Into the Lakin testimony crept one famed name--Major-General Enoch Herbert Crowder, retired, administrator of the War draft and onetime (1923-27) U. S. Ambassador to Cuba. According to Mr. Lakin, General Crowder, a close personal friend of President Gerardo Machado of Cuba, had, on leaving the country, been asked by that high official to do all he could to protect Cuban sugar interests. General Crowder had gone to Washington as Lobbyist Crowder, had vainly attempted to patch up a tariff agreement between foreign and domestic sugar producers. For his efforts he received "a small stipend" from Cuban sugar mills.
"Old Joe." Most famed of tariff lobbyists is Joseph ("Old Joe") R. Grundy, president of Pennsylvania Manufacturers' Association, wealthy worsted yarn-spinner of Bristol. Last week he appeared before the lobby committee. A Quaker, he admitted that his belief in a sky-high protective tariff is "next to my religion." He made no bones about his occupation, for he has been lobbying before Congress for high tariffs since the Dingley (1897) bill. His tariff ethos:
Domestic manufacturers contribute cash to political campaigns in which a high tariff is pledged. The election won, manufacturers expect a return on their "investment" in the form of increased duty rates. To see that they get it, to insure the fulfillment of campaign promises, is the moral mission in life of such lobbyists as Mr. Grundy.

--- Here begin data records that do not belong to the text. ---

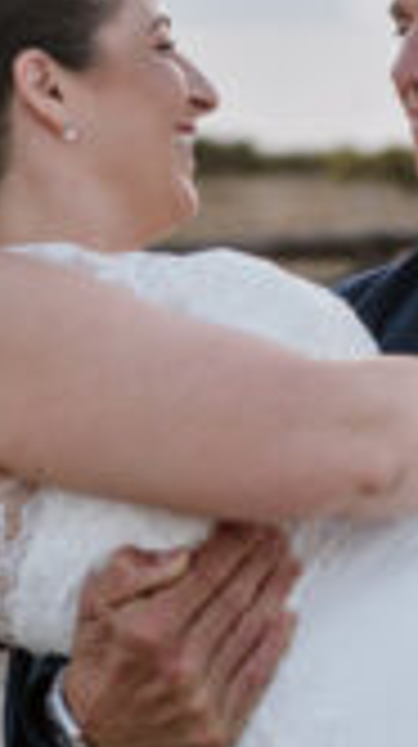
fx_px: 3064
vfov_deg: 13.9
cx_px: 593
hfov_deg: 7.7
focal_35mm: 155
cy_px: 403
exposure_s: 1/500
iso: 250
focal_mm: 35
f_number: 1.8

Lobbyist Grundy, 67, grey-haired, white-mustached, thick through the shoulders, said he had raised $750,000 for the Coolidge campaign in 1924, had helped to raise "almost a million" for the Hoover campaign of 1928. This year he had spent $20,000 out of his own pocket in seeing that Pennsylvania industries got back, in higher tariff rates, these political contributions.
The Hawley-Smoot bill, he thought, was "a very limited revision," although it provided for increases in 42 of Pennsylvania's industries, representing additional protection of almost a half-billion dollars. But said Lobbyist Grundy: "Rates don't mean anything. They're not worth a row of three hoots. The increases for Pennsyl vania are so insignificant that they don't amount to anything. What counts are the administrative provisions of the bill." He explained that his lobbying method included no publicity, no "press bureaus' but direct personal contact with Senators and Congressmen who write tariff bills.
He bemoaned the passing of the oldline lobbyist who "really knew the tariff." He suggested the formation of a special school in which younger men could be taught the art of tariff lobbying. Praise from the master-lobbyist: "If there were a hundred brilliant young men like Mr. Eyanson [see below] in Washington, the country would be better off. . . ."
Flayed. Silent and alone in his rear-row seat last week sat Senator Hiram Bingham of Connecticut while Democrats on the Senate floor excoriated his employment of Charles L. Eyanson, agent of the Connecticut Manufacturers' Association, as his tariff tutor (TIME, Oct. 7). The lobby-hunting committee brought in a statement of fact, in the Bingham-Eyanson case, without major recommendations. Declared Chairman Caraway of the Lobby Committee: "This transaction was beneath the dignity of the Senate and would tend to shake the confidence of the American people in the integrity of legislation." Democratic Senator Dill of Washington suggested that the Senate Finance Committee should "purge itself" by removing Senator Bingham from its membership. Cried Democratic Senator George of Georgia: "The shadow of the Connecticut Manufacturers' Association is across every schedule and every paragraph of this pending tariff bill. That shadow becomes darker and longer as time goes on. ... A badge of dishonor and shame!"
Several days later Senator Bingham rose lankily to his full height and spoke in self-defense. He shouted angry charges at the lobby committee, accused it of prejudice, dirty politics, a determination to besmirch his reputation. He insisted his motives were pure, that he had done nothing improper. Rather lamely he accused Senator Elaine, a lobby-hunter, of carrying a capitol policeman (federal paid) to Wisconsin last summer, using him as a chauffeur. This Senator Elaine vehemently denied. Other Senators arose, attacked Bingham without mercy. Senator Norris broadly hinted at a resolution of censure.